=== Section Start ===

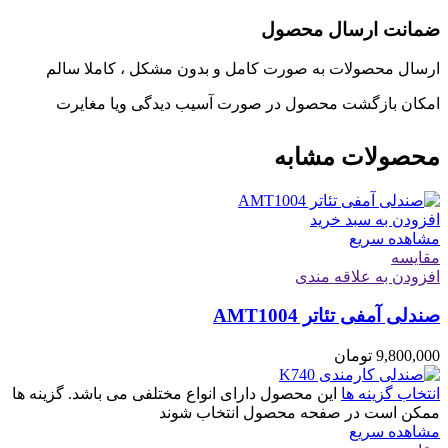
ضمانت ارسال محصول
ارسال محصولات به صورت کامل و بدون مشکل ، کاملا سالم
امکان بازگشت محصول در صورت آسیب دیدگی ویا مغایرت
محصولات مشابه
افزودن به سبد خرید
مشاهده سریع
مقایسه
افزودن به علاقه مندی
صندلی آمفی تئاتر AMT1004
9,800,000
تومان
انتخاب گزینه ها
این محصول دارای انواع مختلفی می باشد. گزینه ها
ممکن است در صفحه محصول انتخاب شوند
مشاهده سریع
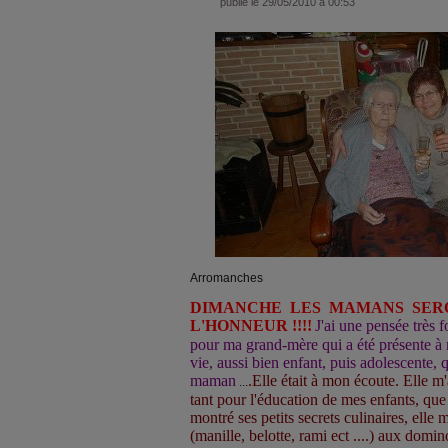
publié le 29/05/2010 à 00:53
Arromanches
DIMANCHE LES MAMANS SER
L'HONNEUR !!!!
J'ai une pensée très 
pour ma grand-mère qui a été présente à
vie, aussi bien enfant, puis adolescente,
maman
.Elle était à mon écoute. Elle m
...
tant pour l'éducation de mes enfants, que p
montré ses petits secrets culinaires, elle 
(manille, belotte, rami ect ....) aux d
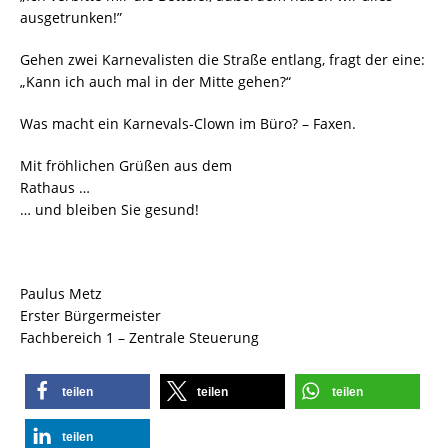
ausgetrunken!”
Gehen zwei Karnevalisten die Straße entlang, fragt der eine:
„Kann ich auch mal in der Mitte gehen?“
Was macht ein Karnevals-Clown im Büro? – Faxen.
Mit fröhlichen Grüßen aus dem
Rathaus …
… und bleiben Sie gesund!
Paulus Metz
Erster Bürgermeister
Fachbereich 1 – Zentrale Steuerung
teilen
teilen
teilen
teilen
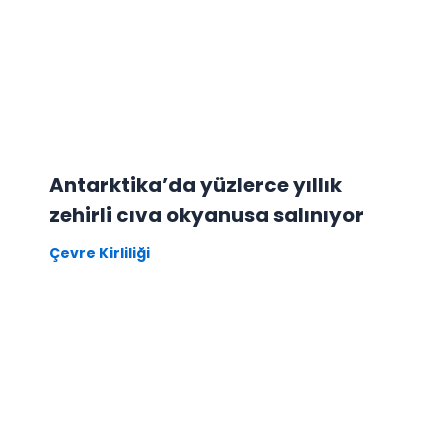
Antarktika’da yüzlerce yıllık
zehirli cıva okyanusa salınıyor
Çevre Kirliliği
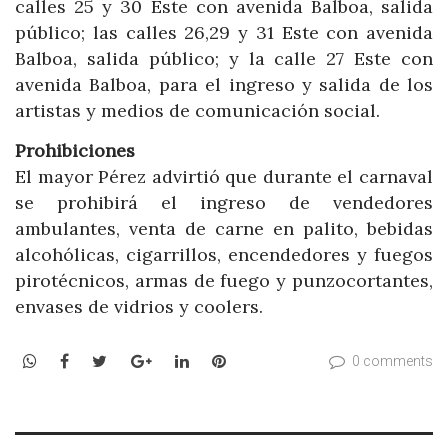
calles 25 y 30 Este con avenida Balboa, salida
público; las calles 26,29 y 31 Este con avenida
Balboa, salida público; y la calle 27 Este con
avenida Balboa, para el ingreso y salida de los
artistas y medios de comunicación social.
Prohibiciones
El mayor Pérez advirtió que durante el carnaval
se prohibirá el ingreso de vendedores
ambulantes, venta de carne en palito, bebidas
alcohólicas, cigarrillos, encendedores y fuegos
pirotécnicos, armas de fuego y punzocortantes,
envases de vidrios y coolers.
WhatsApp
Facebook
Twitter
Google+
LinkedIn
Pinterest
0 comments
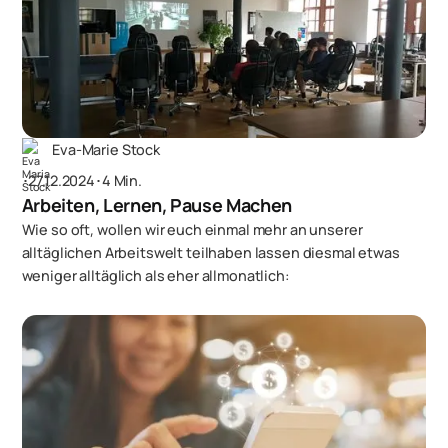
Eva-Marie Stock
･
27.12.2024
･
4 Min.
Arbeiten, Lernen, Pause Machen
Wie so oft, wollen wir euch einmal mehr an unserer
alltäglichen Arbeitswelt teilhaben lassen diesmal etwas
weniger alltäglich als eher allmonatlich:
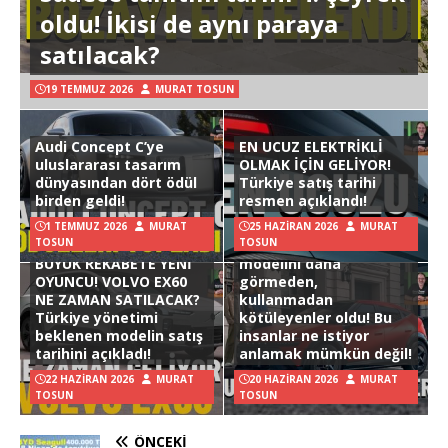
oldu! İkisi de aynı paraya
satılacak?
19 TEMMUZ 2026
MURAT TOSUN
Audi Concept C’ye
EN UCUZ ELEKTRİKLİ
uluslararası tasarım
OLMAK İÇİN GELİYOR!
dünyasından dört ödül
Türkiye satış tarihi
birden geldi!
resmen açıklandı!
1 TEMMUZ 2026
MURAT
25 HAZIRAN 2026
MURAT
TOSUN
TOSUN
Hyundai Ioniq 3
BÜYÜK REKABETE YENİ
modelini daha
OYUNCU! VOLVO EX60
görmeden,
NE ZAMAN SATILACAK?
kullanmadan
Türkiye yönetimi
kötüleyenler oldu! Bu
beklenen modelin satış
insanlar ne istiyor
tarihini açıkladı!
anlamak mümkün değil!
22 HAZIRAN 2026
MURAT
20 HAZIRAN 2026
MURAT
TOSUN
TOSUN
ÖNCEKI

=== Section End ===

To do.
Pull out each line of the material above that contains the word "Türkiye".

Solution.
Türkiye satış tarihi
Türkiye yönetimi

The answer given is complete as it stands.